I stood on the steps for a minute, stunned by the disappointment, staring helplessly into the man's face.

"Please, shall I call a cab, miss?"

"No—no," I said dreamily. I turned and went away quickly. It troubled me little what the servants might say or think of my strange visit.

This blow was distracting. The doctor had distinctly said that mamma's immediate removal to country air was a necessity.

As people will under excitement, I was walking at the swiftest pace I could. I was pacing under the evergreens of the neighbouring square, back and forward, again and again; I saw young ladies get from a house opposite into a carriage, and drive away, as I once used to do. I hated them—I hated every one who was as fortunate as I once was. I hated the houses on the other side with their well-lighted halls. I hated even the great prosperous shop-keeping class, with their overgrown persons and purses. Why did not fortune take other people, the purse-proud, the scheming, the vicious, the arrogant, the avaricious, instead of us—drag them from their places, and batter and trundle them in the gutter? Here was I, for no fault—none, none!—reduced to a worse plight than a beggar's. The beggar has been brought up to his calling, and can make something of it; while I could not set about it, had not even that form of pluck which people call meanness, and was quite past the age at which the art is to be learned.
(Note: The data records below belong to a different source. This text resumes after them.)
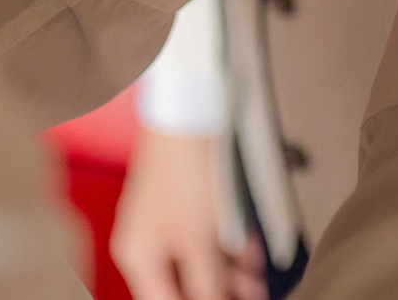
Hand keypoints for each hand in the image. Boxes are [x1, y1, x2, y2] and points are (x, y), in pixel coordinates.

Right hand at [111, 130, 264, 299]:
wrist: (190, 115)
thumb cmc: (185, 172)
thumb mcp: (200, 241)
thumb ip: (208, 284)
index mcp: (139, 258)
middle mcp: (148, 243)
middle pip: (186, 283)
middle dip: (221, 290)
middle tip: (253, 292)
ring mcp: (167, 222)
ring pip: (201, 259)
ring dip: (231, 270)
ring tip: (258, 274)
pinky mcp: (186, 203)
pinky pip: (207, 234)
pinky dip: (229, 244)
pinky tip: (252, 248)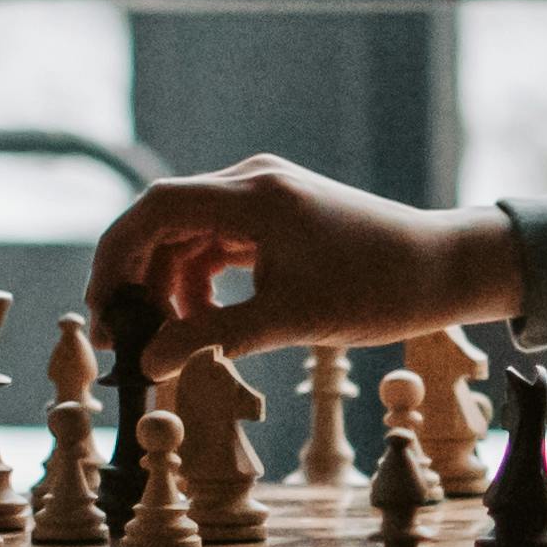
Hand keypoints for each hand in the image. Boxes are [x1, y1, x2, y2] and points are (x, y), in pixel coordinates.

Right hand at [90, 159, 514, 364]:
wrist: (443, 269)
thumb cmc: (376, 291)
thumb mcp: (287, 320)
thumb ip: (211, 338)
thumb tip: (150, 364)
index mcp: (253, 195)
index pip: (156, 209)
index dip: (115, 257)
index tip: (102, 310)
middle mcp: (253, 183)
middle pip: (166, 221)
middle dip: (139, 277)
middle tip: (125, 337)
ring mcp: (266, 196)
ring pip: (191, 236)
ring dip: (171, 284)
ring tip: (168, 340)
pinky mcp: (279, 215)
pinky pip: (220, 242)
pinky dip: (203, 279)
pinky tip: (203, 321)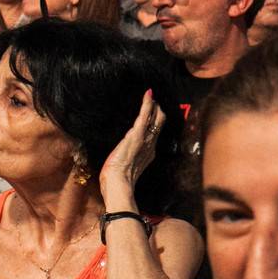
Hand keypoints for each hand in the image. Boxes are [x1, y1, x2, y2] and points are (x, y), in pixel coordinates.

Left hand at [99, 89, 165, 207]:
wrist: (119, 183)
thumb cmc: (118, 180)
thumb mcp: (126, 169)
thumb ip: (128, 161)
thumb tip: (123, 158)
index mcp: (148, 153)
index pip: (155, 134)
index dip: (156, 124)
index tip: (154, 115)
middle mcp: (150, 145)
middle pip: (159, 125)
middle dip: (158, 112)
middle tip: (155, 101)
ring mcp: (145, 140)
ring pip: (156, 119)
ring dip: (153, 107)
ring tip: (151, 96)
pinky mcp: (137, 135)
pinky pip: (145, 116)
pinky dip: (147, 104)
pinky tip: (148, 95)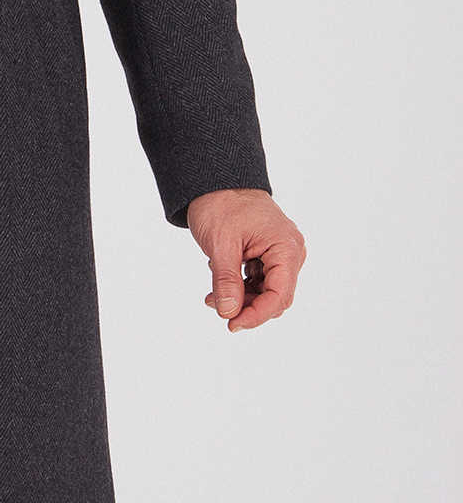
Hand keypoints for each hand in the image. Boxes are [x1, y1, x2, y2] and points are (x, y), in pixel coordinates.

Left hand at [185, 189, 306, 330]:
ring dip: (241, 298)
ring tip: (212, 295)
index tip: (232, 324)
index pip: (280, 295)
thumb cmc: (221, 203)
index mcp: (285, 247)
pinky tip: (219, 283)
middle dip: (248, 307)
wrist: (215, 179)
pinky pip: (260, 279)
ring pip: (266, 290)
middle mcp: (289, 251)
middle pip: (276, 296)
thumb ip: (226, 281)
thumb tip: (229, 312)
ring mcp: (280, 252)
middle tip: (218, 308)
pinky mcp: (268, 253)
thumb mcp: (220, 244)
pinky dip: (240, 286)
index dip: (257, 314)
All this time I was growing more and more ill. The breathless walking and the angry agitation were precipitating the fever that was already upon me. I had an increasing horror of the dismal abode which was now my home. Distraction like mine demands rapid locomotion as its proper and only anodyne. Despair and quietude quickly subside into madness.

Some public clock not far off struck the hour; I did not count it; but it reminded me suddenly of the risk of exciting alarm at home by delaying my return. So with an effort, and as it were an awakening, I began to direct my steps homewards. But before I reached that melancholy goal, an astounding adventure was fated to befall me.